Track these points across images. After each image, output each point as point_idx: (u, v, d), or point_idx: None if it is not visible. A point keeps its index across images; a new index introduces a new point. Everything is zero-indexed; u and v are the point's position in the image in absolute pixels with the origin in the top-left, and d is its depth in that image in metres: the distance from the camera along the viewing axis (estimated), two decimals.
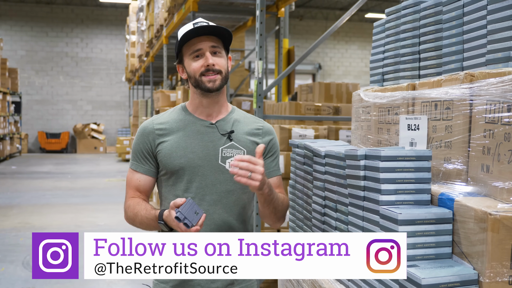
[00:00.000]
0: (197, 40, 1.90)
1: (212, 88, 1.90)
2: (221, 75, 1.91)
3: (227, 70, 1.95)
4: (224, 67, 1.93)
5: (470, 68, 1.63)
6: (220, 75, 1.91)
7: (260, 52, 3.97)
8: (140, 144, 1.99)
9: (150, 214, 1.85)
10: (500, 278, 1.25)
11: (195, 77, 1.91)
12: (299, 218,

Problem to solve: The lines wanted are those from the one holding "1: (212, 88, 1.90)" through the final line of the listing; print them exactly.

Your response:
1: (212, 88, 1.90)
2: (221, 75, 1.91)
3: (227, 70, 1.95)
4: (224, 67, 1.93)
5: (470, 68, 1.63)
6: (220, 75, 1.91)
7: (260, 52, 3.97)
8: (140, 144, 1.99)
9: (150, 214, 1.85)
10: (500, 278, 1.25)
11: (195, 77, 1.91)
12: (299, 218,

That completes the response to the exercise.